● **Exercise directions**
Without the pictures, write out all the lines below exactly as they appear.

::::::::

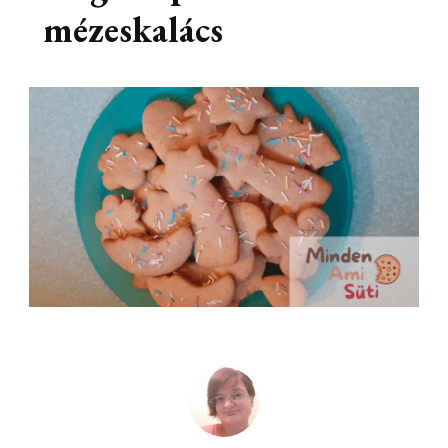
mézeskalács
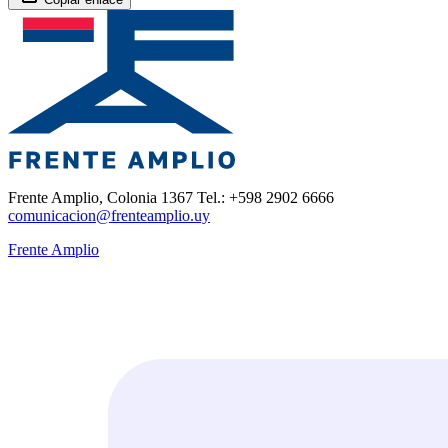
Frente Amplio, Colonia 1367 Tel.: +598 2902 6666
comunicacion@frenteamplio.uy
Frente Amplio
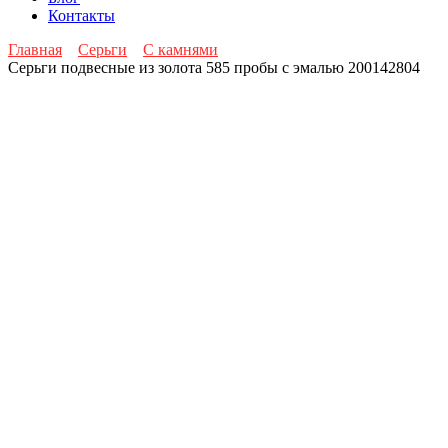
Контакты
Главная
Серьги
С камнями
Серьги подвесные из золота 585 пробы с эмалью 200142804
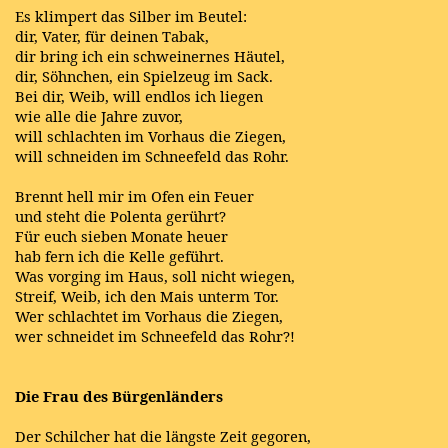
Es klimpert das Silber im Beutel:
dir, Vater, für deinen Tabak,
dir bring ich ein schweinernes Häutel,
dir, Söhnchen, ein Spielzeug im Sack.
Bei dir, Weib, will endlos ich liegen
wie alle die Jahre zuvor,
will schlachten im Vorhaus die Ziegen,
will schneiden im Schneefeld das Rohr.
Brennt hell mir im Ofen ein Feuer
und steht die Polenta gerührt?
Für euch sieben Monate heuer
hab fern ich die Kelle geführt.
Was vorging im Haus, soll nicht wiegen,
Streif, Weib, ich den Mais unterm Tor.
Wer schlachtet im Vorhaus die Ziegen,
wer schneidet im Schneefeld das Rohr?!
Die Frau des Bürgenländers
Der Schilcher hat die längste Zeit gegoren,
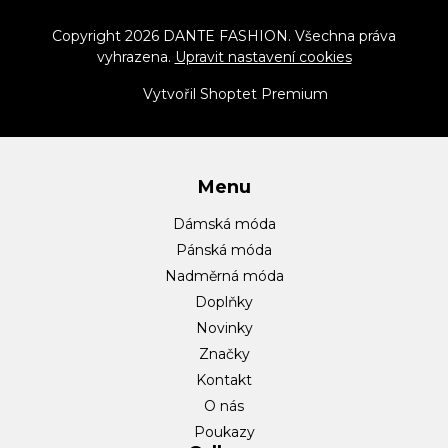
á
p
Copyright 2026
DANTE FASHION
. Všechna práva
vyhrazena.
Upravit nastavení cookies
a
t
Vytvořil Shoptet Premium
í
Menu
Dámská móda
Pánská móda
Nadměrná móda
Doplňky
Novinky
Značky
Kontakt
O nás
Poukazy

::::::::

● **Answer to this problem**
mézeskalács
Frente Amplio, Colonia 1367 Tel.: +598 2902 6666
comunicacion@frenteamplio.uy
Frente Amplio
Контакты
Главная
Серьги
С камнями
Серьги подвесные из золота 585 пробы с эмалью 200142804
Es klimpert das Silber im Beutel:
dir, Vater, für deinen Tabak,
dir bring ich ein schweinernes Häutel,
dir, Söhnchen, ein Spielzeug im Sack.
Bei dir, Weib, will endlos ich liegen
wie alle die Jahre zuvor,
will schlachten im Vorhaus die Ziegen,
will schneiden im Schneefeld das Rohr.
Brennt hell mir im Ofen ein Feuer
und steht die Polenta gerührt?
Für euch sieben Monate heuer
hab fern ich die Kelle geführt.
Was vorging im Haus, soll nicht wiegen,
Streif, Weib, ich den Mais unterm Tor.
Wer schlachtet im Vorhaus die Ziegen,
wer schneidet im Schneefeld das Rohr?!
Die Frau des Bürgenländers
Der Schilcher hat die längste Zeit gegoren,
á
p
Copyright 2026
DANTE FASHION
. Všechna práva
vyhrazena.
Upravit nastavení cookies
a
t
Vytvořil Shoptet Premium
í
Menu
Dámská móda
Pánská móda
Nadměrná móda
Doplňky
Novinky
Značky
Kontakt
O nás
Poukazy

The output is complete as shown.